**WORK TO COMPLETE**
In your copy of the records, include every word exactly and no pictures.

===== DATA FOR THIS TASK

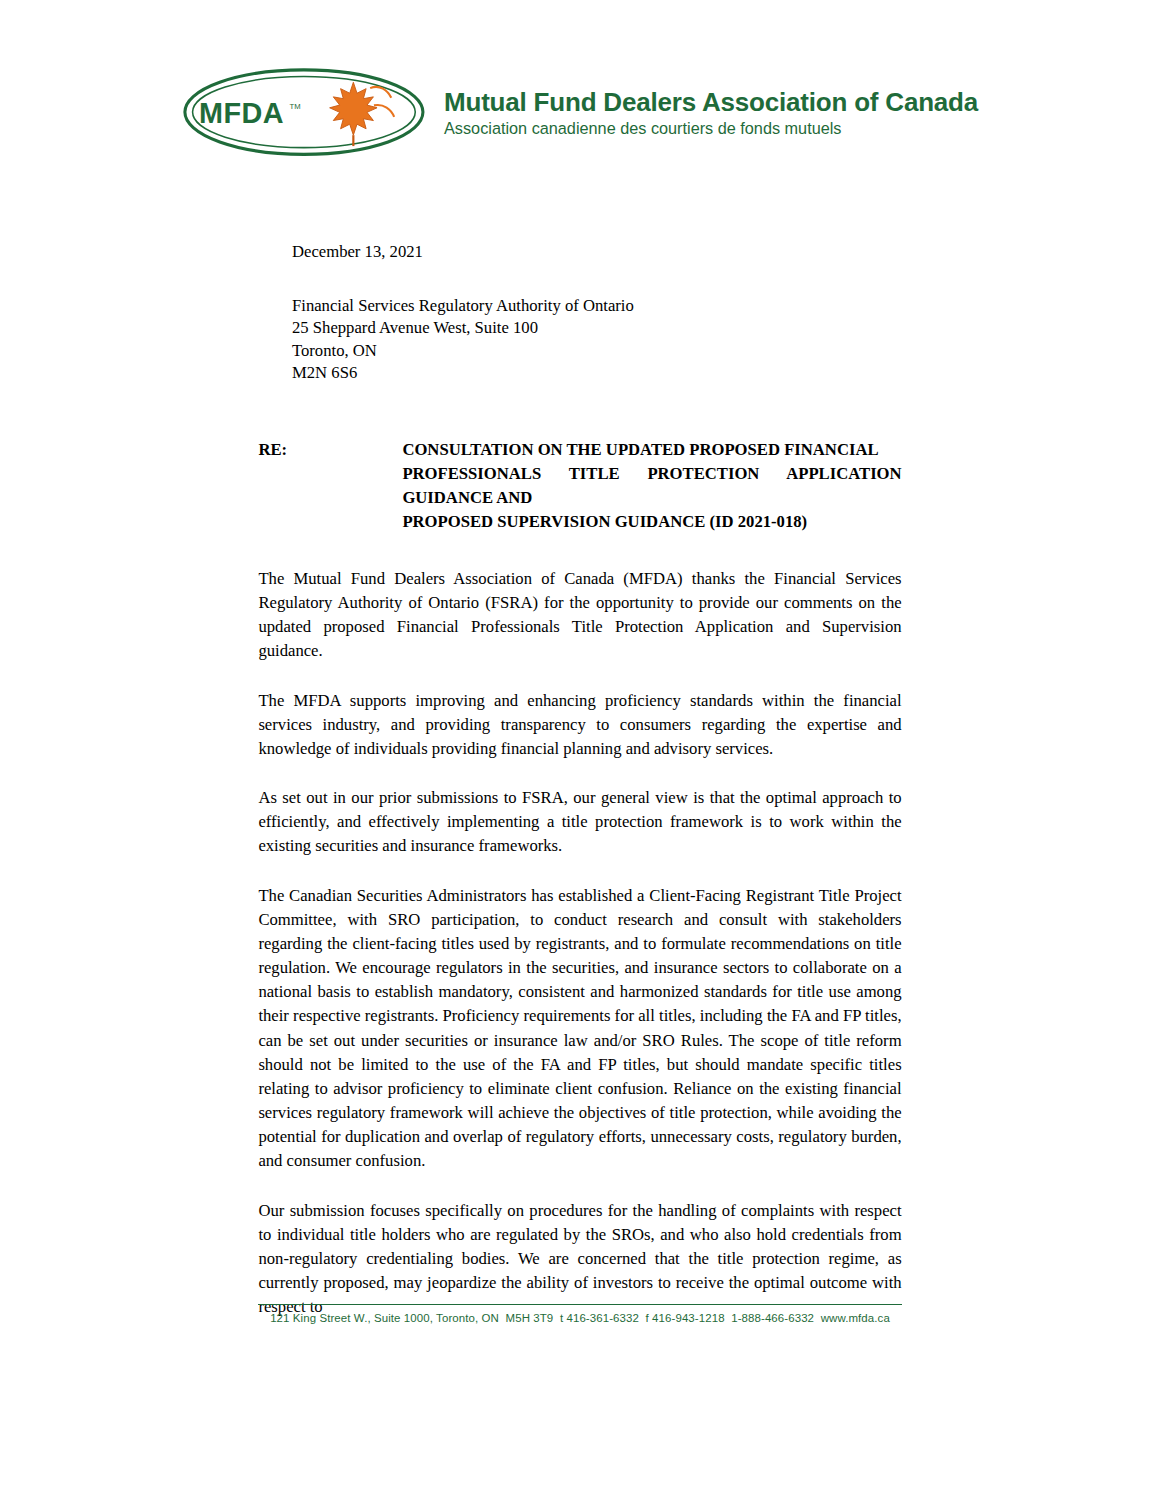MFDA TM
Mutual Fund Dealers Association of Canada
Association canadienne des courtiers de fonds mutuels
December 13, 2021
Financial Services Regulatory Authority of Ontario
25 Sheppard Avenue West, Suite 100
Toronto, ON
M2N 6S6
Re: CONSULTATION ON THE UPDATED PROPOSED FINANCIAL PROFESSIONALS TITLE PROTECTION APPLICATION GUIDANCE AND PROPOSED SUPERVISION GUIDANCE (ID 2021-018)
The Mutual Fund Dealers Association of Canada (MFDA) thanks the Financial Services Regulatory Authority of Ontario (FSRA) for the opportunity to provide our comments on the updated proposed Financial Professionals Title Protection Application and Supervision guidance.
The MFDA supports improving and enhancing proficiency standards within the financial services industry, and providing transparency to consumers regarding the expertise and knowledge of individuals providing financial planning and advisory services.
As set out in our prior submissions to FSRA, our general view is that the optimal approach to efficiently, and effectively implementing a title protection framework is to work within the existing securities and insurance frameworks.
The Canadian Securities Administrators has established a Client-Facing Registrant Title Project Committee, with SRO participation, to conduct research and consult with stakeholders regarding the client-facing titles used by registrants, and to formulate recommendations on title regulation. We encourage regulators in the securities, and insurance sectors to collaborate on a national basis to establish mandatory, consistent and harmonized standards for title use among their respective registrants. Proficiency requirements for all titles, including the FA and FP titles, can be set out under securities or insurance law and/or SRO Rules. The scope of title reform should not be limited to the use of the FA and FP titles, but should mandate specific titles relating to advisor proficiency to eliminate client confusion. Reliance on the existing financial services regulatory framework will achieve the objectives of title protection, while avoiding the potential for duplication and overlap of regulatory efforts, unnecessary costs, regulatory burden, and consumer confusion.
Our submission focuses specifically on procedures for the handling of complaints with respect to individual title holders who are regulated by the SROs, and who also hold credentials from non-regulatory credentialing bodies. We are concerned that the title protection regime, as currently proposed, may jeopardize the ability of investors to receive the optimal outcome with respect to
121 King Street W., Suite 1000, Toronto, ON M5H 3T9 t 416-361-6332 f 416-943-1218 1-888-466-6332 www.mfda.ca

==========

**RESPONSE TO THIS TASK**
MFDA TM
Mutual Fund Dealers Association of Canada
Association canadienne des courtiers de fonds mutuels
December 13, 2021
Financial Services Regulatory Authority of Ontario
25 Sheppard Avenue West, Suite 100
Toronto, ON
M2N 6S6
Re: CONSULTATION ON THE UPDATED PROPOSED FINANCIAL PROFESSIONALS TITLE PROTECTION APPLICATION GUIDANCE AND PROPOSED SUPERVISION GUIDANCE (ID 2021-018)
The Mutual Fund Dealers Association of Canada (MFDA) thanks the Financial Services Regulatory Authority of Ontario (FSRA) for the opportunity to provide our comments on the updated proposed Financial Professionals Title Protection Application and Supervision guidance.
The MFDA supports improving and enhancing proficiency standards within the financial services industry, and providing transparency to consumers regarding the expertise and knowledge of individuals providing financial planning and advisory services.
As set out in our prior submissions to FSRA, our general view is that the optimal approach to efficiently, and effectively implementing a title protection framework is to work within the existing securities and insurance frameworks.
The Canadian Securities Administrators has established a Client-Facing Registrant Title Project Committee, with SRO participation, to conduct research and consult with stakeholders regarding the client-facing titles used by registrants, and to formulate recommendations on title regulation. We encourage regulators in the securities, and insurance sectors to collaborate on a national basis to establish mandatory, consistent and harmonized standards for title use among their respective registrants. Proficiency requirements for all titles, including the FA and FP titles, can be set out under securities or insurance law and/or SRO Rules. The scope of title reform should not be limited to the use of the FA and FP titles, but should mandate specific titles relating to advisor proficiency to eliminate client confusion. Reliance on the existing financial services regulatory framework will achieve the objectives of title protection, while avoiding the potential for duplication and overlap of regulatory efforts, unnecessary costs, regulatory burden, and consumer confusion.
Our submission focuses specifically on procedures for the handling of complaints with respect to individual title holders who are regulated by the SROs, and who also hold credentials from non-regulatory credentialing bodies. We are concerned that the title protection regime, as currently proposed, may jeopardize the ability of investors to receive the optimal outcome with respect to
121 King Street W., Suite 1000, Toronto, ON M5H 3T9 t 416-361-6332 f 416-943-1218 1-888-466-6332 www.mfda.ca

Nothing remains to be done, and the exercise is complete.